We did an analog Arduino example in class, so read the corresponding chapter (chapter 14). This next week we are going to do one more Arduino lesson, and then we will get back to normal electronics.


Not much to say – chapter 16 is next!

Fall 2016 – Week 11 Class Notes

We are approaching the end of the semester! I do not have plans for next semester laid out yet, but current plans are to keep the same time/place. Computer programming will be mostly through the book, so we will have to imagine something new together – maybe do a small JavaScript-based video game, or do some project-oriented JavaScript. Electronics will focus on power, motors, and probably audio. Calculus will go into more depth on the topics we have covered so far. Anyway, for this week:

Computer Programming

We have reached the point in computer programming which requires a lot of abstract thought. I see that some of you are struggling with the concept of functions. First of all, functions have a very specific syntax. You need to be sure you know how how it works. You need to understand the role of parameters, local variables, and return values.

Some people are confused by the stack. Remember that computers are stupid. Conceptually it is fairly simple – every time you call a function it gets its own scope with its own set of local variables, and when it is done it has to “return” the place that it was called from. However, when the JavaScript language implements this, it has to be very specific about how it happens. That is where the stack comes in. The stack is *how* JavaScript implements giving functions their own scope of local variables, and *how* JavaScript knows where to go back to. As a programmer, you will never directly access the stack – that is merely so that you know what JavaScript is doing to enable the magical ability to call functions and return to where you were when it is done. Knowing how it is implemented will be important in the next chapter when we do some more advanced things with it.

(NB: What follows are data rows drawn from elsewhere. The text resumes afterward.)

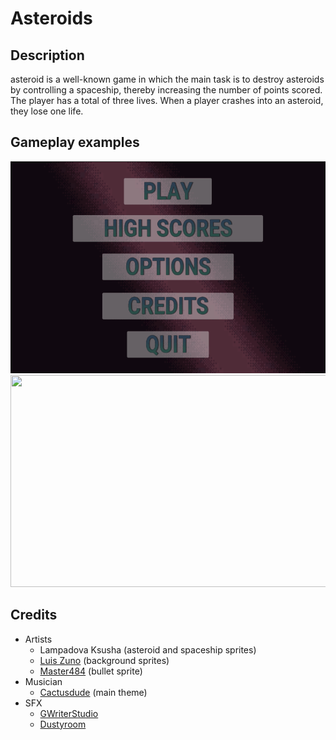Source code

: # Asteroids
## Description
asteroid is a well-known game in which the main task is to destroy asteroids by controlling a spaceship, thereby increasing the number of points scored.
The player has a total of three lives. When a player crashes into an asteroid, they lose one life. 
## Gameplay examples
<img src="/repository_resources/Asteroids/gameplay1.gif" alt="" width="600" height="339">
<img src="/repository_resources/Asteroids/gameplay2.gif" alt="" width="600" height="339">

## Credits
- Artists
  - Lampadova Ksusha (asteroid and spaceship sprites)
  - [Luis Zuno](https://ansimuz.itch.io/space-background) (background sprites)
  - [Master484](https://opengameart.org/content/bullet-collection-1-m484) (bullet sprite)
- Musician
  - [Cactusdude](https://cactusdude.itch.io/dreamy-space-soundtrack) (main theme)
- SFX
  - [GWriterStudio](https://assetstore.unity.com/packages/audio/sound-fx/space-sfx-102218-131463)
  - [Dustyroom](https://assetstore.unity.com/packages/audio/sound-fx/free-casual-game-sfx-pack-54116)
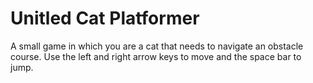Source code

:# Unitled Cat Platformer

A small game in which you are a cat that needs to navigate an obstacle course. Use the left and right arrow keys to move and the space bar to jump.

Remember that this is the second week to go over chapter 11. If you are struggling you should review chapter 10 as well. Remember, I am available for email consultation if you need it! The Section 3 assignment will be due on November 16th.


Today we introduced the Arduino. Be sure to download the Arduino environment and the USB drivers to do your homework. We are not going to be spending much time on the Arduino as it is more programming than electronics, but if you want to know more there are a bunch of links here.

This week we are doing *two* chapters – 12 and 13. They are both very short, and we did most of the projects in class. I will grade your quizzes this week.


We started Integrals this week! Remember to finish your quizzes, and then read the first chapter on Integrals.